● Selected excerpt
+--
Link to paper

The full paper is available here.

You can also find the paper on PapersWithCode here.

Abstract

  • Machine translation quality estimation (QE) predicts human judgements of a translation hypothesis without seeing the reference.
  • State-of-the-art QE systems based on pretrained language models have been achieving remarkable correlations with human judgements.
  • Limitations of these systems include being computationally heavy and requiring human annotations.
  • Metric estimation (ME) predicts automated metric scores without the reference.
  • ME model can estimate automated metrics at the sentence-level.
  • Automated metrics correlate with human judgements, allowing for pre-training of a QE model.
  • Pre-training on TER is better than training for scratch for the QE task.

Paper Content

Introduction

  • Quality estimation (QE) is used in machine translation production pipelines.
  • QE is used to decide whether to send an MT output for post-editing or use it directly.
  • Human-annotated judgements of translation quality are scarce and costly.
  • Automated metrics can be used to reduce the cost of learning QE models.
  • Automated metrics can generate large amounts of QE data.
  • Automated metrics can be used to partially substitute for human data during training.
  • Research questions investigate if automated metrics can be reliably predicted without the reference.
  • Experiments are conducted on English → German language direction.
+--
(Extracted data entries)
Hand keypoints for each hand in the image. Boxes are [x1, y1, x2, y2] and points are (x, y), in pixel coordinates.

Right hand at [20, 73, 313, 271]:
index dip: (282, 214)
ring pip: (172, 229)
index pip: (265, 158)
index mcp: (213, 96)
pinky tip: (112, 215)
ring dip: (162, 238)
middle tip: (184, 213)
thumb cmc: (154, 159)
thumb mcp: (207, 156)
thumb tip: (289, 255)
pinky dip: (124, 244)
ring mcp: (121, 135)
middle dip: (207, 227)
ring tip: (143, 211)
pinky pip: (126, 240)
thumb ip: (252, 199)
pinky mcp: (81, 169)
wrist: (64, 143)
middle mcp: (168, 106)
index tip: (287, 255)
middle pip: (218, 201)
+--
● Work to complete
(A) Quote the passage of the translation quality estimation summary exactly, starting with "Link to paper" and going on through "scores without the reference.".
(B) Write the next part of the summary of the translation quality estimation paper, continuing on from its final line.

● List of answers
(A)
Link to paper

The full paper is available here.

You can also find the paper on PapersWithCode here.

Abstract

  • Machine translation quality estimation (QE) predicts human judgements of a translation hypothesis without seeing the reference.
  • State-of-the-art QE systems based on pretrained language models have been achieving remarkable correlations with human judgements.
  • Limitations of these systems include being computationally heavy and requiring human annotations.
  • Metric estimation (ME) predicts automated metric scores without the reference.

(B)
  • BLEU is predictable with 60.4% sentence-level Pearson’s correlation.
  • Authentic parallel data is needed for ME models.
  • ME system can be trained on one MT system and used on a different MT system.
  • Pre-training on Translation Edit Rate (TER) leads to better results than training on the QE data directly.

Our metric estimation model

  • Two ME models are built, one glassbox and one blackbox
  • Glassbox model uses hand-crafted features and features from the MT system
  • Blackbox model only uses access to the MT system output
  • Both models are optimized with mean-squared error against a particular metric
  • Features used include decoder confidence, source and target lengths, average distance and variance between hypotheses
  • Baselines include linear regression on TF-IDF features, linear regression on all text and MT features, and fine-tuned mBERT
  • Automated metrics used include BLEU, ChrF, TER, METEOR, and COMET
  • QE is done at the sentence level

Experiment setup

  • Translated 500k English→German sentences of the WMT14 dataset
  • Used pre-trained WMT19 model by Ng et al.
  • Used 14k human-direct-assessment annotated segments for human scores
  • Evaluated model performance with Pearson’s coefficient on a dev set of 10k sentences
  • Evaluated correlations with human judgement on 1k WMT21 Sentence-Level QE data
  • Estimated human z-scores per-annotator

Results

  • Studies single-feature baselines
  • Studies possibility of robust ME model and data size requirements
  • Checks model on different MT system output
  • Fine-tuning and evaluation on human data
  • Experiment on using joint prediction to improve ME model

Feature analysis

  • Confidence-based features correlate more with automatic metrics than other features.
  • Metrics and human z-scores are highly correlated with source and target lengths.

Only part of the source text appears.